Collected data entries
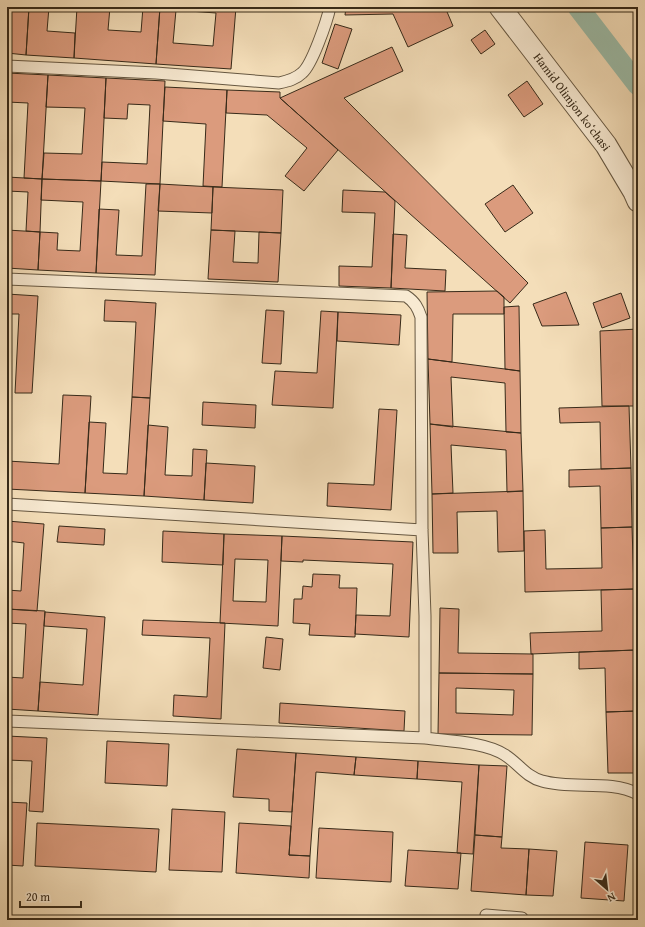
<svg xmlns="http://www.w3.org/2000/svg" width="645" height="927" font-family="'Gentium Book Plus',serif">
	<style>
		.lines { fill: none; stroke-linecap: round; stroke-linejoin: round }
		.canal { stroke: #9dbda9; stroke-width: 21 }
		.building { fill: #db9b7d; stroke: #372a19; fill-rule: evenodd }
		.service-casing { stroke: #665741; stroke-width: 13 }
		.minor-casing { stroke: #665741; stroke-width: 23 }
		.service { stroke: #f8ead2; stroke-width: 11 }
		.minor { stroke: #f8ead2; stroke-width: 21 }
		.labels { text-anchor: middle; stroke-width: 4; stroke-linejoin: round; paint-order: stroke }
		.street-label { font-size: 12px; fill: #372a19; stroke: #f8ead2 }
	</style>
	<rect width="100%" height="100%" fill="#f4deb9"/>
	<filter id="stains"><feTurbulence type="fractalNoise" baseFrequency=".005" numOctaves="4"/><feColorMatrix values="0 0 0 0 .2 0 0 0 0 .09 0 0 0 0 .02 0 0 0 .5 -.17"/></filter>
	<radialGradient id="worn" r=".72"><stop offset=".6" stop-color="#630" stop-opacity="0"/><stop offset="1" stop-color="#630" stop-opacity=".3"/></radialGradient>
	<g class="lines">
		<path class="canal" d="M578,7L638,85"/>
	</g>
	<path class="building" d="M7,7H29L26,55L7,53Z
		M29,7H49L47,31L75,33L74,58L26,55Z
		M77,7H110L108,30L141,32L143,7H160L156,64L74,58Z
		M160,7H236L231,69L156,64ZM176,10L216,13L213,46L173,43Z
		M346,7H445L453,26L408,47L393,14L345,15Z
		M335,24L352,29L338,69L322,63Z
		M485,30L495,44L481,54L471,40Z
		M392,47L403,71L344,98L528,283L510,303L280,98Z
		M7,73L48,75L42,179L24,178L28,103L7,102Z
		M48,75L106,78L101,181L42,179L44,153L82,154L85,108L46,107Z
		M106,78L165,81L160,184L101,181L102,162L147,164L150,105L128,104L127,119L104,118Z
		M527,81L543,104L524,117L508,95Z
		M165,87L227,90L222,187L203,186L206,124L163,121Z
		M227,90L280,92V98L338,150L304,191L285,176L307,148L267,115L226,113Z
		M7,177L42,179L40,232L26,231L28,192L7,191Z
		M42,179L101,181L96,273L38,270L40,232L58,233L57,250L80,251L83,202L41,200Z
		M146,184H160L155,275L96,273L99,209L119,210L116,255L142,256Z
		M160,184L213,187L212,213L158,211Z
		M513,185L533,213L505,232L485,204Z
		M213,187L283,190L281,233L211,230Z
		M343,190L385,192L395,201L391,288L339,286V266L372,267L375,213L342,212Z
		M7,230L40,232L38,270L7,268Z
		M211,230L235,231L233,262L258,263L259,232L281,233L278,282L208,279Z
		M393,234L407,235L405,268L446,270L445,291L391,288Z
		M497,291L504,297V314H453L452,362L428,359L427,292Z
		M566,292L579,325L542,326L533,304Z
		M621,293L630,318L602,328L593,303Z
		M7,294L38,296L32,393H15L19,314H7Z
		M105,300L156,303L150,398L132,397L136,322L104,321Z
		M519,306L520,371L505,369L504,307Z
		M266,310L284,311L281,364L262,363Z
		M321,311L338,312L333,408L272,405L275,371L317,373Z
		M338,312L401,315L399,345L337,341Z
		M638,329V406H602L600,331Z
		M428,359L520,371L521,433L506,432L505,383L451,377L453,427L430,424Z
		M63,395L91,396L85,493L7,489V461L59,464Z
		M132,397L150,398L144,496L85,493L89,422L106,423L103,473L127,474Z
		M203,402L256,405L255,428L202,425Z
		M629,406L631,468L601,469L600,422L560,423L559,408Z
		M379,409L397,410L391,510L327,506L328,483L374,485Z
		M430,424L521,433L523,491L507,492L506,450L451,445L453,493L432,494Z
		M148,425L168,427L165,475L192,476L193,449L207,450L204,500L144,496Z
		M206,463L255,466L253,503L204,500Z
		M631,468L632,527L601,528L600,486L569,487V470Z
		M523,491L524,551L498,552L497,511L457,512L458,553H433L432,494Z
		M7,521L44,524L37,611L7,609V590L21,591L24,543L7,541Z
		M59,526L105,529L104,545L57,542Z
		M632,527L634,589L525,592L524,531L545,530L546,569L602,568L601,528Z
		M163,531L224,534L223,565L162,562Z
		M224,534L282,536L278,626L220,623ZM235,559L268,560L266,602L233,601Z
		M282,536L413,542L409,637L355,634L356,615L390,616L393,564L303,560V562L281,561Z
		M313,574L340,575L339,588H357L355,637L309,635L310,624L293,623L294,599H302L303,586L312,587Z
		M634,589L636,650L531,654L530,633L602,631L601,590Z
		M440,608L459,609L458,653L533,654V674L439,673Z
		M7,609L45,611L38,711L7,709V677L23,678L26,624L7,623Z
		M45,612L105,617L98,715L38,711L40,682L83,685L87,629L44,626Z
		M143,620L225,623L221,719L173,716L174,695L207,697L210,638L142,635Z
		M266,637L283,639L280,670L263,668Z
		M636,650L637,711L606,712L605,668L579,669V652Z
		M439,673L533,674L532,735L438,734ZM456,688L514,690L513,715L456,713Z
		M280,703L405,711L404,731L279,723Z
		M637,711L638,773H608L606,712Z
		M7,736L47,738L43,812L29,811L32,761L7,760Z
		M107,741L169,744L167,786L105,783Z
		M237,749L296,753L292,812L269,811V799L233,797Z
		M296,753L356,757L354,775L316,772L310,856L289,855Z
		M356,757L418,761L417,779L354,775Z
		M418,761L479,765L473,854L457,853L462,782L417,779Z
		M479,765L507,766L502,837L475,835Z
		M7,802L27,803L23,866L7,865Z
		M172,809L225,812L222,872L169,870Z
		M37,823L159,829L156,872L35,866Z
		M239,823L291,826L289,855L310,856L309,878L236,873Z
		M319,828L393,832L391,882L316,878Z
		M475,835L502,837L501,848L529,849L526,895L471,891Z
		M585,842L628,845L624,901L581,898Z
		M529,849L557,851L553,896L526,895Z
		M408,850L461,853L458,889L405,886Z"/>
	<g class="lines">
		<g class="service-casing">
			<path id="service" d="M7,66L156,73L279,83C288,81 296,79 302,73C312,65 327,21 330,7
				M7,279L406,296C415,302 418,308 421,317L422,530L425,616V738
				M7,504L422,530
				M7,721L425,738C448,741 486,742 505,755C518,763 526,777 542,781C573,790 609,779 638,794
				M486,920V915L522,918"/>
		</g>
		<g class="minor-casing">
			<path id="minor" d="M500,7L606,145L634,192L638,201"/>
		</g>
		<use href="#service" class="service"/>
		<use href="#minor" class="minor"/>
	</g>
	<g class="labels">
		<g class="street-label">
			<text transform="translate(572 102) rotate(53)" y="4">Hamid Olimjon koʻchasi</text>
		</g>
	</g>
	<rect width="645" height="927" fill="none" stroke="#f4deb9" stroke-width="24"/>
	<rect x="8" y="8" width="629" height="911" fill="none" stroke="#372a19" stroke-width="2"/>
	<rect x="12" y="12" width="621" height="903" fill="none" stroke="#372a19"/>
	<g transform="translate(607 889) rotate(152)" stroke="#f8ead2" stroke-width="3" paint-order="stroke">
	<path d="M0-3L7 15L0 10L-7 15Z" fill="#372a19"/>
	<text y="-6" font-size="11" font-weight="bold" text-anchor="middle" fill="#372a19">N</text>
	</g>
	<path d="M20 901v6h61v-6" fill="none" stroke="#372a19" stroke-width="2"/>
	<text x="26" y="901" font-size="12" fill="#372a19" stroke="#f8ead2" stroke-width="3" paint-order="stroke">20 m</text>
	<rect width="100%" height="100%" filter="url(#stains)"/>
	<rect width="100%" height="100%" fill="url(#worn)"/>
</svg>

**Instructions to follow**
For each line in the data that contains the string "worn", give a copy of that line.

**Reply**
	<radialGradient id="worn" r=".72"><stop offset=".6" stop-color="#630" stop-opacity="0"/><stop offset="1" stop-color="#630" stop-opacity=".3"/></radialGradient>
	<rect width="100%" height="100%" fill="url(#worn)"/>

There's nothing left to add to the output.